This article analyses the role of foreign direct investment (FDI) in trade and development theory and outlines the resulting implications for economic policy. We propose an alternative model of international trade and development based on absolute, not comparative advantages of firms, which are nested in countries but compete internationally. Applying a Schumpeterian theory of dynamic development, we consider how firms can either increase their competitiveness through productivity gains at a given wage level, or by combining the existing high level of productivity with lower wages in low-income countries. We argue that the aim of competition policy must be to improve the quality of economic competition in international markets, limit monopoly rents and disincentivise rent-seeking activities through the mere outsourcing of production. To that end, we propose that economic policy must reinstate rigorous wage bargaining regimes and make FDI subject to wage conditionality, obliging foreign companies to increase their wages in the host economy in line with average national productivity growth and the national inflation target.
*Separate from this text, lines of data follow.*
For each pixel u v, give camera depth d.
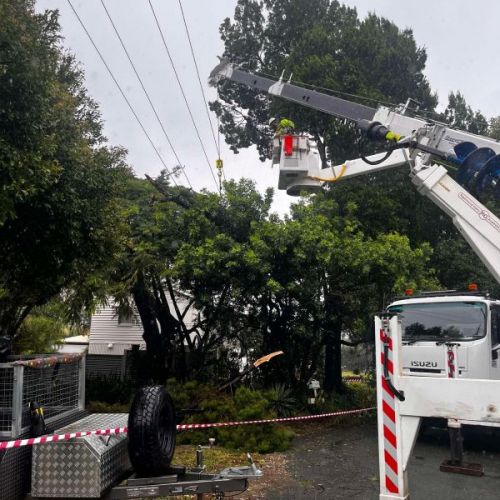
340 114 9.27
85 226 7.77
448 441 9.17
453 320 8.93
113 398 12.61
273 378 12.38
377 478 7.09
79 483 4.10
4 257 7.75
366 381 15.45
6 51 5.72
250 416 9.07
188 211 11.89
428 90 18.48
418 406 3.66
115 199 9.10
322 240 10.82
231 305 12.23
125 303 13.58
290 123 9.29
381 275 11.12
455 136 7.32
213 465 7.80
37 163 6.07
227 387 11.56
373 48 17.25
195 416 9.49
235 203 12.05
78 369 5.67
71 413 5.37
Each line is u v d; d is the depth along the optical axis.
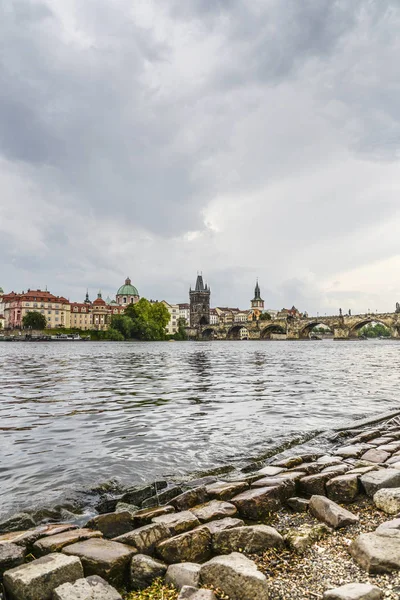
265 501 7.50
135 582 5.46
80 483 9.42
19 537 6.31
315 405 19.06
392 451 11.23
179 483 9.41
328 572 5.38
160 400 20.47
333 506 7.14
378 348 106.25
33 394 22.47
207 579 5.17
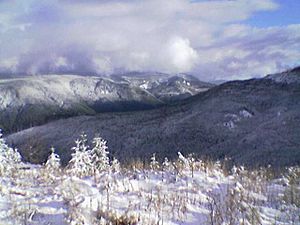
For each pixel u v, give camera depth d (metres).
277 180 11.88
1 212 6.67
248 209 7.95
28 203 7.25
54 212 6.75
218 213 7.40
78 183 9.01
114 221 6.64
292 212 8.07
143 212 7.17
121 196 8.28
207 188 9.86
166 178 10.74
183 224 6.96
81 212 6.66
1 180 9.76
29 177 10.60
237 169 13.56
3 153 22.83
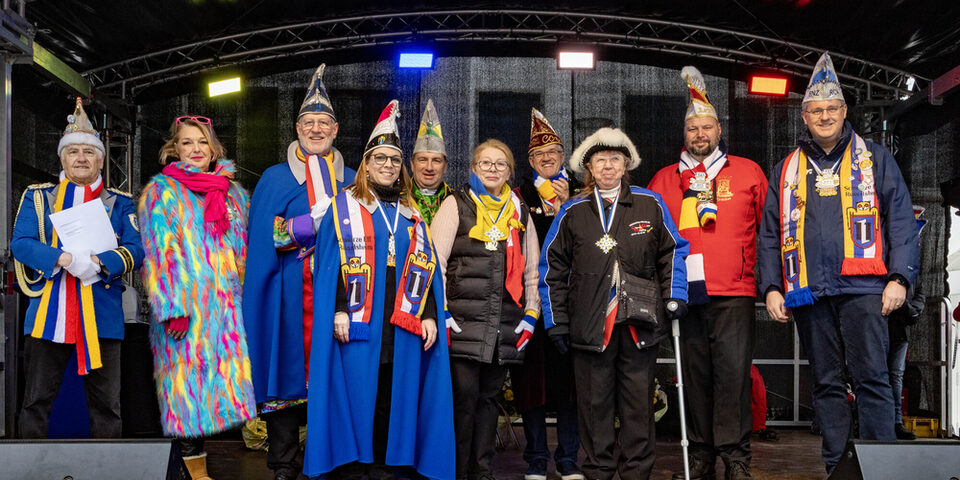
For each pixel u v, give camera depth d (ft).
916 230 12.71
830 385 13.05
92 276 12.82
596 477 12.86
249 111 27.94
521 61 28.25
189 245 12.89
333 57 27.99
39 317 12.77
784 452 19.70
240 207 13.66
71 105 24.56
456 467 12.93
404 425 11.94
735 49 26.37
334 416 11.64
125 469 10.23
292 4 25.05
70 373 14.79
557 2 25.96
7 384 16.44
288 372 12.59
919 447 10.64
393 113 12.75
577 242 13.02
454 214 13.25
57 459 10.29
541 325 14.20
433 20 26.76
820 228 12.96
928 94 23.21
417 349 12.23
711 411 14.20
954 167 23.50
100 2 22.79
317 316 11.87
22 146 22.30
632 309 12.55
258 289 12.85
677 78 28.37
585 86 28.25
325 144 13.58
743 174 14.33
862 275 12.64
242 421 12.64
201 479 13.20
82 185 13.35
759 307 26.99
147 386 17.87
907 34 24.22
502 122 28.09
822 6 23.81
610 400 12.94
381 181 12.41
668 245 13.07
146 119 27.61
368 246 12.12
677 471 14.85
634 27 26.53
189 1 23.70
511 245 13.26
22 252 12.70
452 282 13.17
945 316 22.29
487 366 13.17
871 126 25.95
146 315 25.53
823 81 13.15
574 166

- Embedding foreign direct investment (FDI) flows in a wider development strategy: merely a reliance on foreign capital can lead to a middle-income trap and create international market distortions. Embedding FDI in a development strategy necessitates giving developing and emerging economies more industrial and financial policy space.
- National economies must reinstall post-war wage bargaining systems: this policy is a necessary requirement to set up a competitive regime that incentivizes companies to increase their competitiveness via higher productivity, not lowering wages. Wage policy must hence function again as a productivity whip and high unionization rates ought to limit the firms’ ability to increase their competitiveness through lowering wage bills.
- Foreign direct investment must be tied to a wage conditionality: the minimum requirement is to force foreign investors to increase their wages in line with the average productivity growth achieved at the national level and the national inflation target in the host economy. As with environment protection or social protection rules, which are part of international trade and investment agreements, the negotiating parties should make the wage rule a mandatory part of the agreement.
- Integrated economic areas, such as the European Union, should equally apply this wage rule to the free movement of capital, to smooth out development across a diverse range of economies and provide a better institutional framework for productivity-enhancing competition.